(Things to do):
• A. In two sentences, summarize the mailing-list thread on semaphores versus locks.
• B. Write the next part of the mailing-list thread on semaphores versus locks, starting after its final message.

(Document passage):
________________________

[infinispan-dev] Semaphore vs Lock

Tue Mar 13 21:11:15 EDT 2012

On Tue, Mar 13, 2012 at 6:35 PM, Sanne Grinovero <sanne at infinispan.org> wrote:
> On 13 March 2012 16:06, Dan Berindei <dan.berindei at gmail.com> wrote:
>> On Tue, Mar 13, 2012 at 3:57 PM, Sanne Grinovero <sanne at infinispan.org> wrote:
>>> As it already came up during other design discussions, we should make
>>> a very clear split between a logical lock (something owned by a
>>> transaction) and an internal entry lock.
>>> A logical lock needs to be addressable uniquely, striping or
>>> semaphores are not a viable option as these are
>>>  - long lived (definitely more than 1 RPC)
>>>  - defeats any attempt from end users / intermediate patterns to avoid deadlocks
>>>  - likely a small ration of overall keys, so should not be too
>>> expensive to store
>>>
>>
>> While the locks may not be very expensive to store, they are complex
>> objects and creating them over and over again can get quite expensive.

________________________

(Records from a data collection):
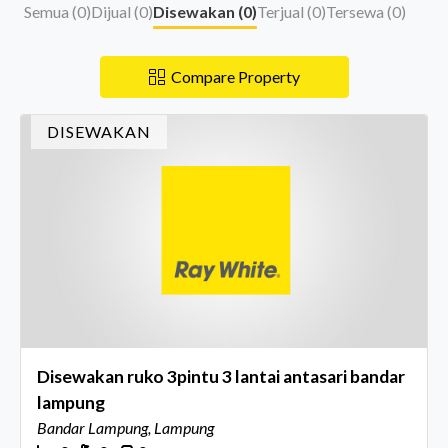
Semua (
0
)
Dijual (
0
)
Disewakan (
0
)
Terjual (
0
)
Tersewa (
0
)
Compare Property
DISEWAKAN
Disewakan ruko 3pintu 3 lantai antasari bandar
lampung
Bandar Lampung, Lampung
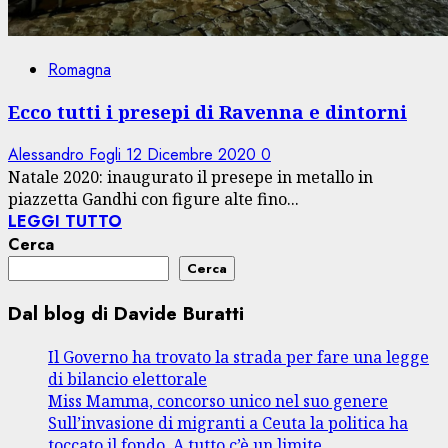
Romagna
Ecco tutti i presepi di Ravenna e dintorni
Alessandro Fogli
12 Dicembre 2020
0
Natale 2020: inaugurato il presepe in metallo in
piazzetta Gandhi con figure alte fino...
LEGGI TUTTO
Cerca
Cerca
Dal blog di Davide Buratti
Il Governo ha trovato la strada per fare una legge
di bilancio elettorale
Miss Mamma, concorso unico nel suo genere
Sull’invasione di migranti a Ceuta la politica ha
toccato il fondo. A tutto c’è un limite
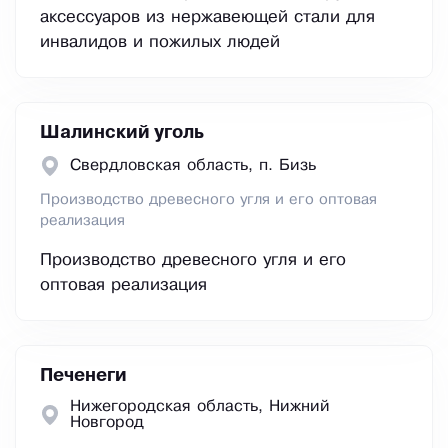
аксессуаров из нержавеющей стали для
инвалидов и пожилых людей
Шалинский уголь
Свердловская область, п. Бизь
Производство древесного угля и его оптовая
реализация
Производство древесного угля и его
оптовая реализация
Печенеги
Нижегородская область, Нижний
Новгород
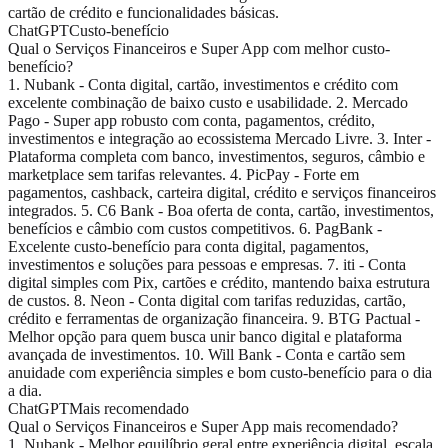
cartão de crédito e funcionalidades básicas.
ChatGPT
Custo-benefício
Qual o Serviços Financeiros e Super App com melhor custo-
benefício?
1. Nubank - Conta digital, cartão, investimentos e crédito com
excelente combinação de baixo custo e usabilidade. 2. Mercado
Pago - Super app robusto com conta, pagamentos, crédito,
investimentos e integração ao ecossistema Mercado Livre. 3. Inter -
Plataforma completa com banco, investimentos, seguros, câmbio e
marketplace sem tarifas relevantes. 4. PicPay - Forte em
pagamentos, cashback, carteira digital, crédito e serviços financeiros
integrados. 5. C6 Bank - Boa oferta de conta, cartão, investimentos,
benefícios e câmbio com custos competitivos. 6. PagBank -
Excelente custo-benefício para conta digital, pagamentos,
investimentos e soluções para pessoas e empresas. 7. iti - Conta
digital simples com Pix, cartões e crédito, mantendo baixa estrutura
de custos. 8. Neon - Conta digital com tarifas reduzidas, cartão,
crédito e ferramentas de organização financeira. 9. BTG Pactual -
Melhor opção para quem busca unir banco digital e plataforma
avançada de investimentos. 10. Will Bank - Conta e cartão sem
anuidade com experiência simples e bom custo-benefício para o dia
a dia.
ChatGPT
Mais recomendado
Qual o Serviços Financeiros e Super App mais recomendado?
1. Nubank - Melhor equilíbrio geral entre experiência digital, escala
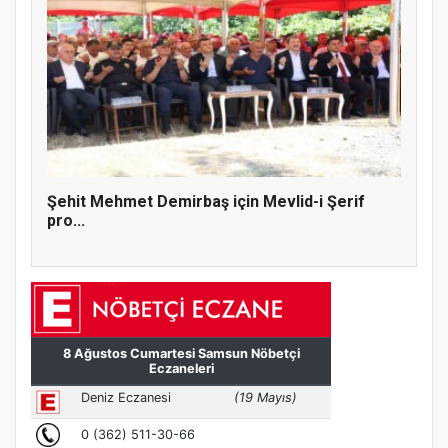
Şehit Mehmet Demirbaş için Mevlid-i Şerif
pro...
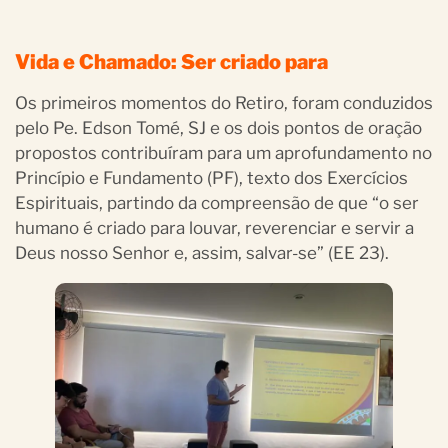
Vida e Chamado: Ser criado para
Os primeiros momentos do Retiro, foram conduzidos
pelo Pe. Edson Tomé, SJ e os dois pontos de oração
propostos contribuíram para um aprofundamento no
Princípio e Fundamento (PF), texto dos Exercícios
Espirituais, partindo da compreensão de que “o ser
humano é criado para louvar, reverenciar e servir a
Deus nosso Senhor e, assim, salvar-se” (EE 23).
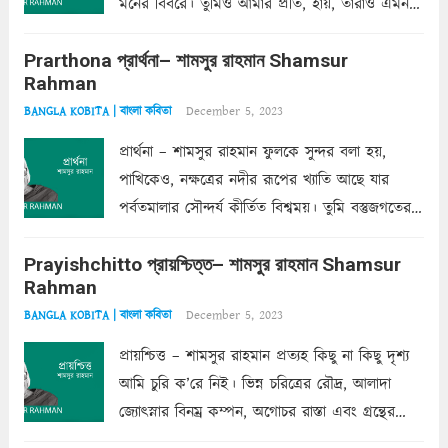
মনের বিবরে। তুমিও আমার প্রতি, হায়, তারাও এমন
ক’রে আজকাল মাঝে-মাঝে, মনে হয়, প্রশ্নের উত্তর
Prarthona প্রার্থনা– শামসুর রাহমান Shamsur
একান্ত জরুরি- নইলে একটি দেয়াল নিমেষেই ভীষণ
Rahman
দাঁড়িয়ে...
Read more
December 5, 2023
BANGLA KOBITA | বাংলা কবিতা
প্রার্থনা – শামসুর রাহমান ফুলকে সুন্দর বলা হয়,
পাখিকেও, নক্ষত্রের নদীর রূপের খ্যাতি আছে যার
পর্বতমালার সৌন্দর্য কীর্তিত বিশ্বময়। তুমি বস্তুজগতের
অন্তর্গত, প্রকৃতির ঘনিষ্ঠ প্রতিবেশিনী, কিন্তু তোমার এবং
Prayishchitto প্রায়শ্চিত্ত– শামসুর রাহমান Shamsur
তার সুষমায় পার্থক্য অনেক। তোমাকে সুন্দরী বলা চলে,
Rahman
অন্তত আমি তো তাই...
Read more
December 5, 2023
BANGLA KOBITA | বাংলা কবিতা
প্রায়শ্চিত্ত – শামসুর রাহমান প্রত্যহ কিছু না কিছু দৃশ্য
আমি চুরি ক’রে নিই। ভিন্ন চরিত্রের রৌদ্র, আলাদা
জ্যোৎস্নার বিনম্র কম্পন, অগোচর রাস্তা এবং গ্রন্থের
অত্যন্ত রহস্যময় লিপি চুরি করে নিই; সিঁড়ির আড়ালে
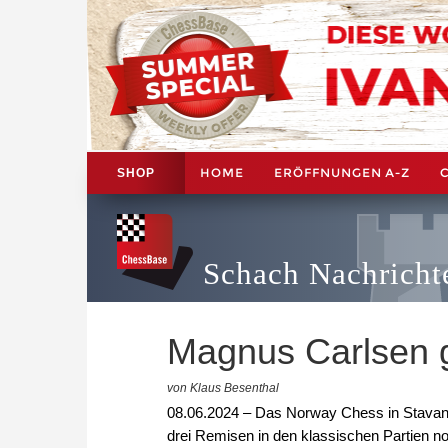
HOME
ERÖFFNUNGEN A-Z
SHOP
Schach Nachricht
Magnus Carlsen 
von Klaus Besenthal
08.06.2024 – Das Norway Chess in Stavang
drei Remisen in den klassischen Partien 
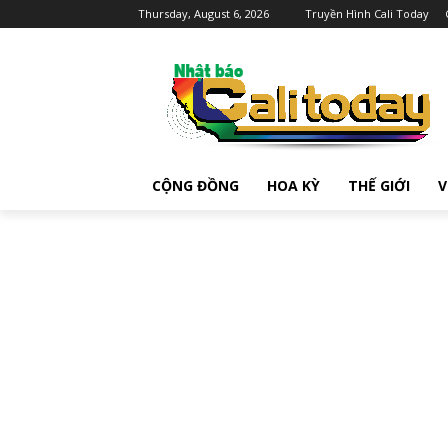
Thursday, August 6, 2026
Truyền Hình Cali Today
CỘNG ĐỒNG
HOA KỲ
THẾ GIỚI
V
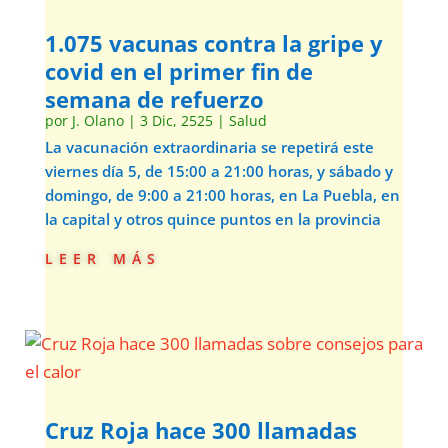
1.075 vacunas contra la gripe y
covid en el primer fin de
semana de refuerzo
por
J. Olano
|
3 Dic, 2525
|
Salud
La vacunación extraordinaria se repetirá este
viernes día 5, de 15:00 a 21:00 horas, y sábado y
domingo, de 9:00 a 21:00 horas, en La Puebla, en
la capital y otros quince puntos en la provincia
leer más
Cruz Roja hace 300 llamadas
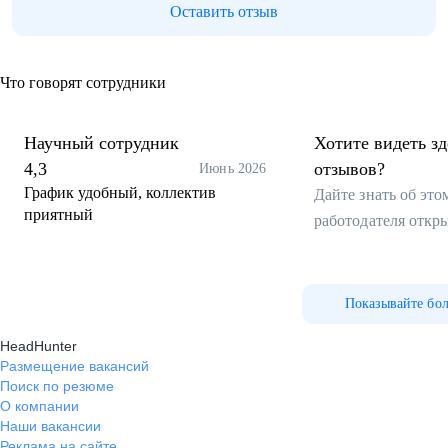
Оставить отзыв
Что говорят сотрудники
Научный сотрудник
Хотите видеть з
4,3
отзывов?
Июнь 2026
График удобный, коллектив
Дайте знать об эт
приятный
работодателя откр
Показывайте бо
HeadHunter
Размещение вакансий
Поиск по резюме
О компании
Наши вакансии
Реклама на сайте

________________________

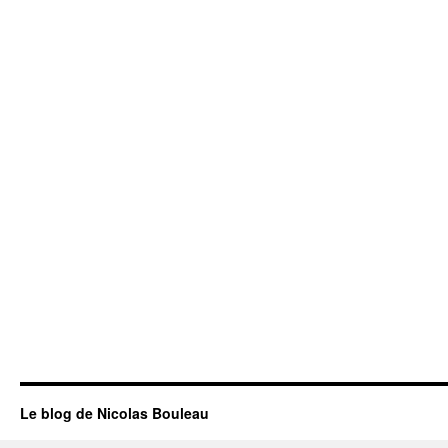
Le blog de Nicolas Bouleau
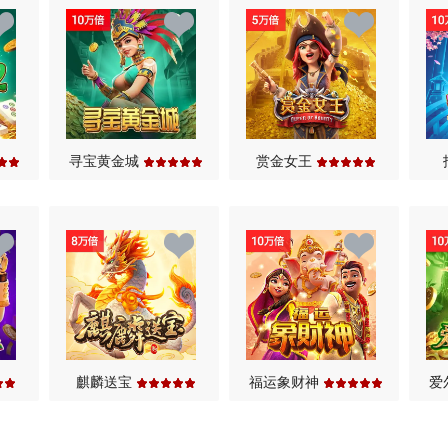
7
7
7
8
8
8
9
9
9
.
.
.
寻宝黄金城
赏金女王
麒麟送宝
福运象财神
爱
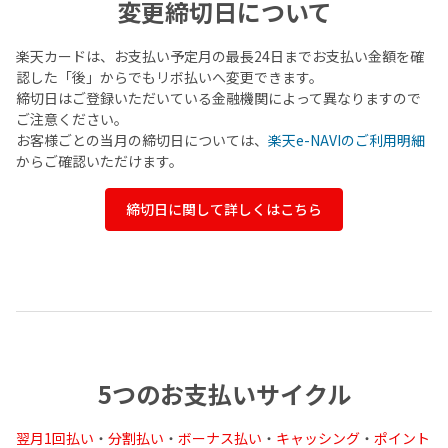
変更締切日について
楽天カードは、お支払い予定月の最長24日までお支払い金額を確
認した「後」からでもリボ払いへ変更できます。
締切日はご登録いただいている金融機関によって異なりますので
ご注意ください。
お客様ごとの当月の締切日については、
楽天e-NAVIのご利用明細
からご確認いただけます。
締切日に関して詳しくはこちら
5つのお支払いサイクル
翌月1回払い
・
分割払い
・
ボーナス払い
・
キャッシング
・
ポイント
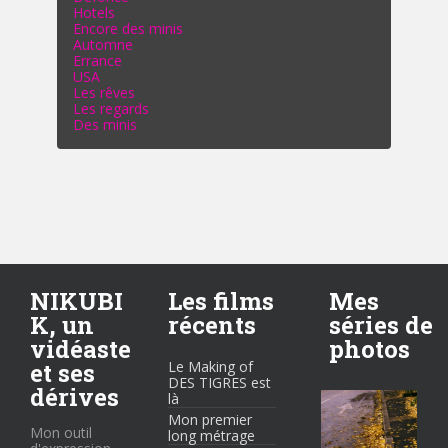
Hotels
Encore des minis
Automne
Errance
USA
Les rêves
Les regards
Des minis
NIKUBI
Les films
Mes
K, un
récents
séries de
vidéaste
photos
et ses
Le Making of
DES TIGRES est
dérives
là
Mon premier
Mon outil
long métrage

________________________

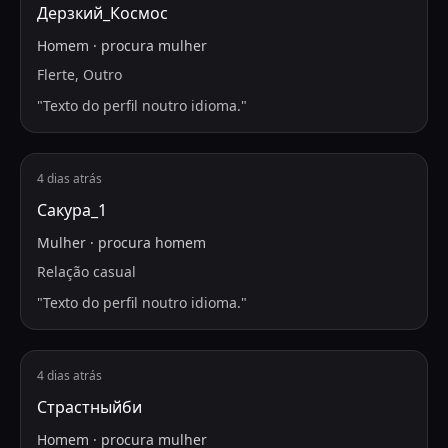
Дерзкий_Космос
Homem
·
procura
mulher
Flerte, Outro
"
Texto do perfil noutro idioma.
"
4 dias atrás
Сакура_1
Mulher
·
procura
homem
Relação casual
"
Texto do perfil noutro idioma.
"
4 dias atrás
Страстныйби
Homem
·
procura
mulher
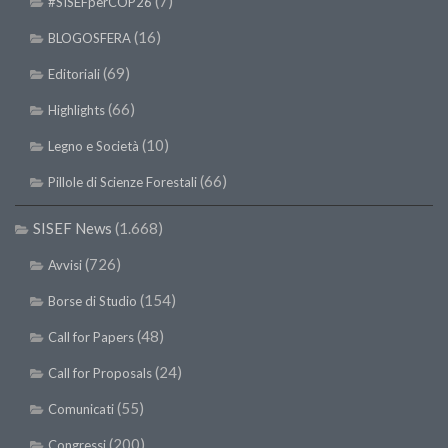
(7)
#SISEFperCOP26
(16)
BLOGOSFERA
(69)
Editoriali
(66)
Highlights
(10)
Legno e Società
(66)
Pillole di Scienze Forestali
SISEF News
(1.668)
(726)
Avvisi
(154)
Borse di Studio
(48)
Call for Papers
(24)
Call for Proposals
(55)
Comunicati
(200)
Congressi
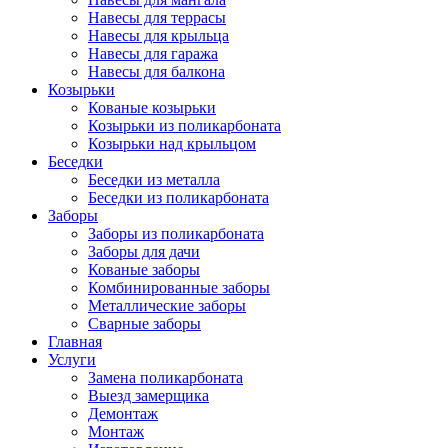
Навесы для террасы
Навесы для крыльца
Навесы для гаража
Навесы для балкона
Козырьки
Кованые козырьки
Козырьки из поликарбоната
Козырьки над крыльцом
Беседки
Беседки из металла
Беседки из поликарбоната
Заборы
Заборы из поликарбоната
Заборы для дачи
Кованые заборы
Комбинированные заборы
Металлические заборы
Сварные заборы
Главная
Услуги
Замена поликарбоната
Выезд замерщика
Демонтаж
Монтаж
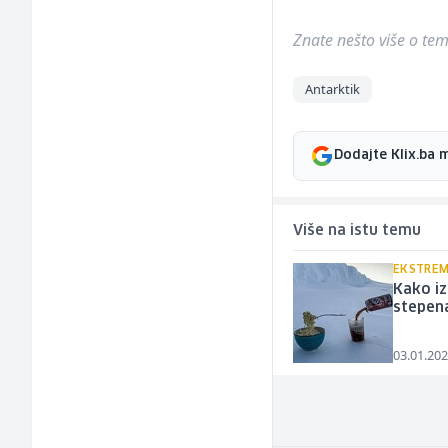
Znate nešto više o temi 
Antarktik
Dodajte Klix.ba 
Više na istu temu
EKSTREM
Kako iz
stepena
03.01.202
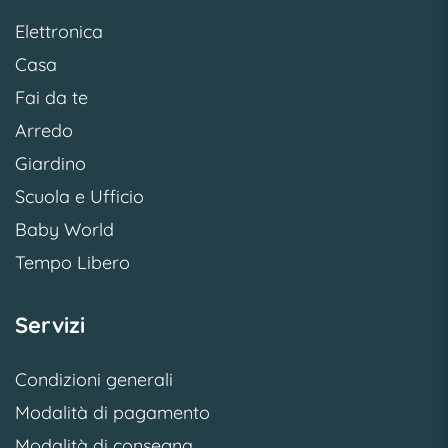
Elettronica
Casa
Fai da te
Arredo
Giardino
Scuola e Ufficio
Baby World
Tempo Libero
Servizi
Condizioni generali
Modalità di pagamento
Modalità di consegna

________________________

(Solved problems):
• A. Sanne Grinovero argues for a clear split between a logical lock owned by a transaction and an internal entry lock, saying logical locks must be uniquely addressable because they are long lived, because striping or semaphores would defeat efforts to avoid deadlocks, and because they are likely a small ratio of keys and so not too expensive to store. Dan Berindei replies that although the locks may not be very expensive to store, they are complex objects, and creating them over and over again can get quite expensive.

• B.
>> For instance, if 10 tx threads wait for a key lock, the lock will keep
>> a queue with the 10 waiting threads. When the tx that owned the key
>> unlocks it, the key is removed, and all 10 threads wake up and try to
>> create a new lock. Only one of them succeeds, the others add
>> themselves to the queue once again.
>
> Agreed but if you think of a lock as a logical attribute of the entry,
> it's essentially a boolean,
> not an object which needs pooling.
> You don't even need "expensive" AtomicBoolean instances assuming you
> have the "structure locks" in place anyway.
> (not sure about the name, I mean the ones we talk about below).
>

We need a way to wait on a lock to become available without polling,
so we do need a higher level construct than a simple boolean
attribute.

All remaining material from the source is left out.